Bees take over empty Boynton Beach houses

Neighbors want them removed

BOYNTON BEACH - Swarms of bees took over two empty Boynton Beach houses.

People in the Tara Lakes Development say the no one is taking responsibility to remove the honey bees.

So far, no one has been stung, but neighbors worry someone will get hurt before the problems are solved.

"We have them [play] on that side of the yard or the back yard," explained Destiny Shelton.

She lives right next to a house at 24 Peachtree Place where hundreds of bees live. As a parent, she constantly thinks of the danger of her children playing outside with so many bees so close.  

"It is kind of scary," she said.

Other neighbors look twice before walking out the door.
"They don't bother me, but they are bees; you never know what they're going to do," explained Jerry Leeks. "I've seen the stories on TV where people get attacked by bees, so yes I'm concerned about them."
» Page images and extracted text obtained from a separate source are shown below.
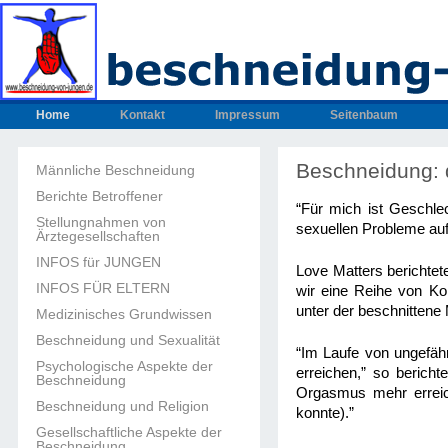
Home
Kontakt
Impressum
Seitenbaum
Beschneidung: 
Männliche Beschneidung
Berichte Betroffener
“Für mich ist Geschle
Stellungnahmen von
sexuellen Probleme auf
Ärztegesellschaften
INFOS für JUNGEN
Love Matters berichte
INFOS FÜR ELTERN
wir eine Reihe von Kom
unter der beschnittene 
Medizinisches Grundwissen
Beschneidung und Sexualität
“Im Laufe von ungefähr
Psychologische Aspekte der
erreichen,” so berich
Beschneidung
Orgasmus mehr erreic
Beschneidung und Religion
konnte).”
Gesellschaftliche Aspekte der
Beschneidung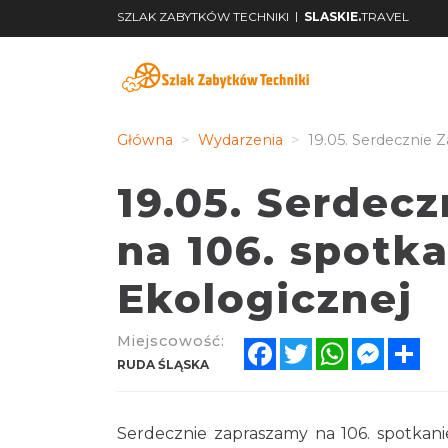
|
SZLAK ZABYTKÓW TECHNIKI
SLASKIE.
TRAVEL
Główna
Wydarzenia
19.05. Serdecznie 
19.05. Serdec
na 106. spotk
Ekologicznej
Miejscowość:
Facebook
Twitter
WhatsApp
Messen
Sh
RUDA ŚLĄSKA
Serdecznie zapraszamy na 106. spotkanie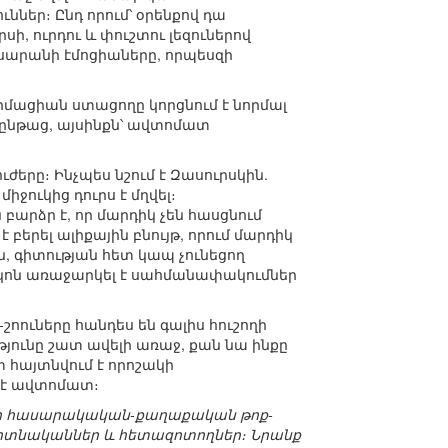
ներ։ Ընդ որում՝ օրենքով դա
սի, ուրդու և փուշտու լեզուներով
 լսարանի էմոցիաները, որպեսզի
րմացիան ստացողը կորցնում է նորմալ
գընթաց, այսինքն՝ ավտոմատ
երը։ Ինչպես նշում է Զասուրսկին.
ջուկից դուրս է մղվել։
արձր է, որ մարդիկ չեն հասցնում
երել ալիքային բնույթ, որում մարդիկ
ն, գիտության հետ կապ չունեցող
նկոն առաջարկել է սահմանափակումներ
ուները հանդես են գալիս հուշողի
յունը շատ ավելի առաջ, քան նա ինքը
 հայտնվում է որոշակի
մ է ավտոմատ։
օր հասարակական-քաղաքական թոք-
ե գիտնականներ և հետազոտողներ։ Նրանք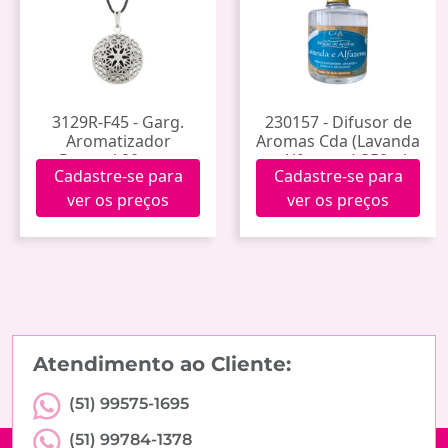
3129R-F45 - Garg.
230157 - Difusor de
Aromatizador
Aromas Cda (Lavanda
Pessoal 20mm -
e Alfazema) 350ml
Cadastre-se para
Cadastre-se para
Prateado Cordão
Fino 45cm
ver os preços
ver os preços
Atendimento ao Cliente:
(51) 99575-1695
(51) 99784-1378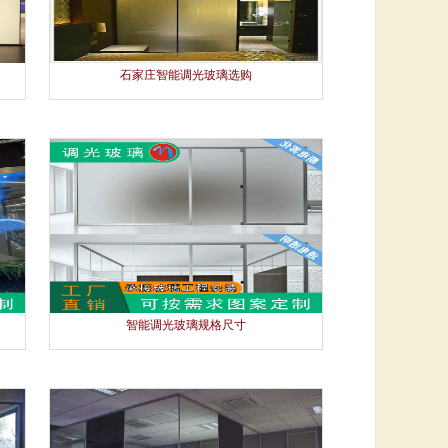
石家庄智能调光玻璃选购
智能调光玻璃规格尺寸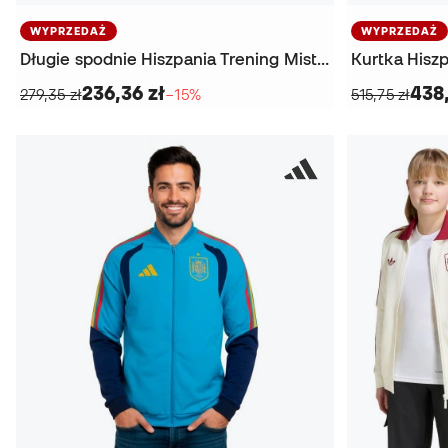
WYPRZEDAŻ
WYPRZEDAŻ
Długie spodnie Hiszpania Trening Mistrzostwa Świata 2026
236,36 zł
438,
279,35 zł
−15%
515,75 zł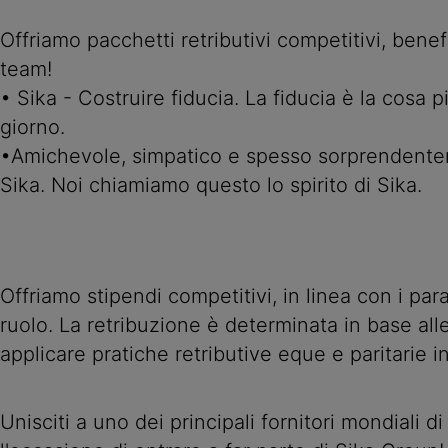
Offriamo pacchetti retributivi competitivi, benef
team!
• Sika - Costruire fiducia. La fiducia è la cosa 
giorno.
•Amichevole, simpatico e spesso sorprendenteme
Sika. Noi chiamiamo questo lo spirito di Sika.
Offriamo stipendi competitivi, in linea con i par
ruolo. La retribuzione è determinata in base all
applicare pratiche retributive eque e paritarie i
Unisciti a uno dei principali fornitori mondiali d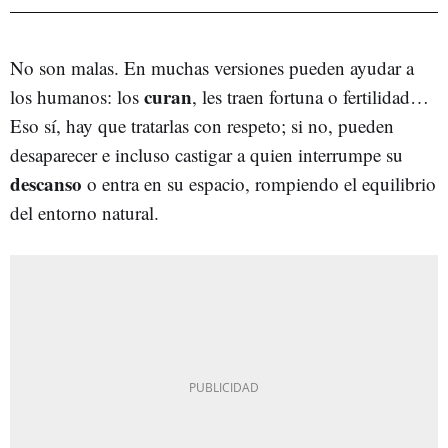
No son malas. En muchas versiones pueden ayudar a
curan
los humanos: los
, les traen fortuna o fertilidad…
Eso sí, hay que tratarlas con respeto; si no, pueden
desaparecer e incluso castigar a quien interrumpe su
descanso
o entra en su espacio, rompiendo el equilibrio
del entorno natural.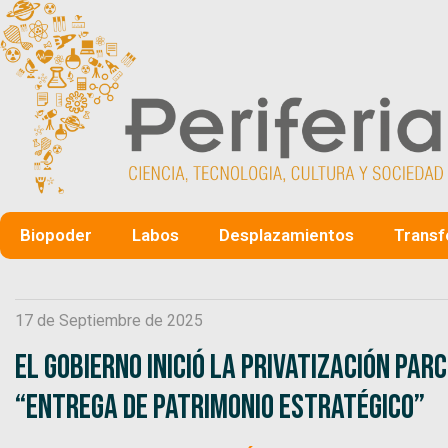
Biopoder
Labos
Desplazamientos
Transf
17 de Septiembre de 2025
El Gobierno inició la privatización pa
“entrega de patrimonio estratégico”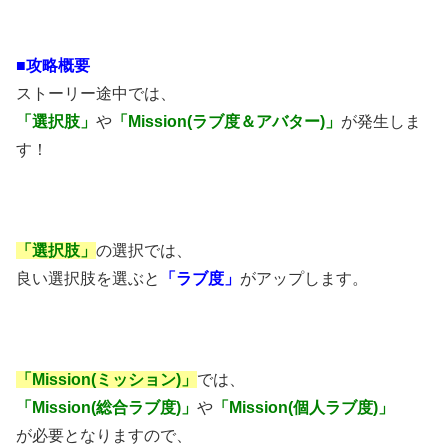
■攻略概要
ストーリー途中では、
「選択肢」
や
「Mission(ラブ度＆アバター)」
が発生しま
す！
「
選択肢」
の選択では、
良い選択肢を選ぶと
「ラブ度」
がアップします。
「Mission(ミッション)」
では、
「Mission(総合ラブ度)」
や
「Mission(個人ラブ度)」
が必要となりますので、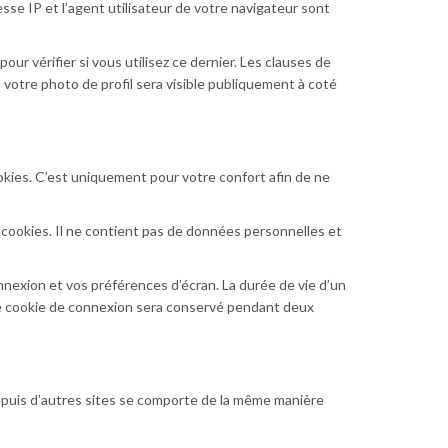
sse IP et l’agent utilisateur de votre navigateur sont
r vérifier si vous utilisez ce dernier. Les clauses de
, votre photo de profil sera visible publiquement à coté
okies. C’est uniquement pour votre confort afin de ne
 cookies. Il ne contient pas de données personnelles et
nexion et vos préférences d’écran. La durée de vie d’un
otre cookie de connexion sera conservé pendant deux
depuis d’autres sites se comporte de la même manière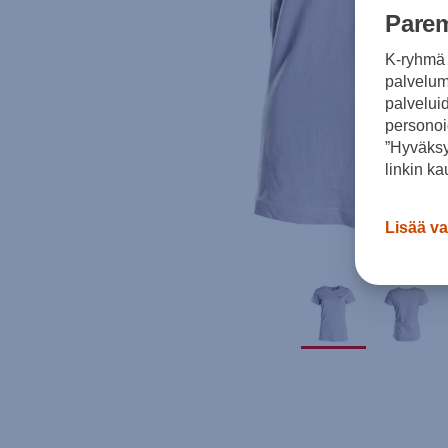
Parem
K-ryhmä 
palvelumm
palvelui
personoi
”Hyväksy
linkin ka
Lisää va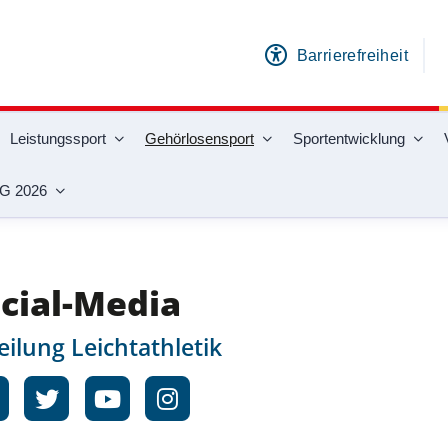
Barrierefreiheit
Leistungssport
Gehörlosensport
Sportentwicklung
G 2026
ortarten
Leichtathletik
Social-Media
cial-Media
eilung Leichtathletik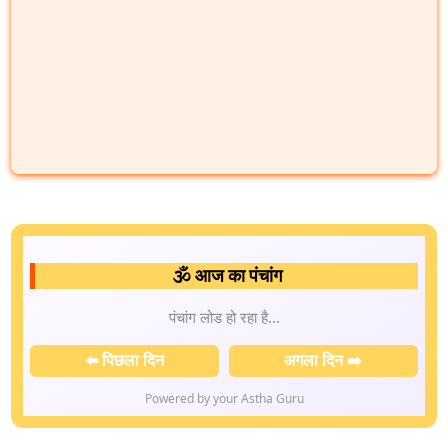
🕉️ आज का पंचांग
पंचांग लोड हो रहा है...
⬅️ पिछला दिन
अगला दिन ➡️
Powered by your Astha Guru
Frank Cuchna first noticed the bees on Peachtree Place about one year ago. He says bees took over another house at 48 East Tara Lakes Drive, too. 

He wants the bees removed. Banks own both houses, they're considered private property, so Cuchna can't do anything himself.

"Everyone keeps pointing fingers saying it's up to somebody else," he said.

Finally, someone alerted the city. Code compliance officers gave each bank until August 25th to solve the problem. After that deadline, the city will fine the banks every day until the bees are gone. 

"I'll keep my fingers crossed and hopefully they can actually get rid of them," said Katie Shelton, who lives next door with the children.

A maintenance company managing the house on East Tara Lakes Drive told NewsChannel 5 it is sending a specialist to remove the bees right away.

If you have concerns about bees at an abandoned home in your neighborhood, you can call the city to check things out. Staff members can most likely contact the property's owner.

Bee experts told us do not try to solve the problem yourself by spraying the hive with insect killer. There are surely more bees than the insecticide can kill. They said in most cases, if you leave the bees alone, they'll leave you alone.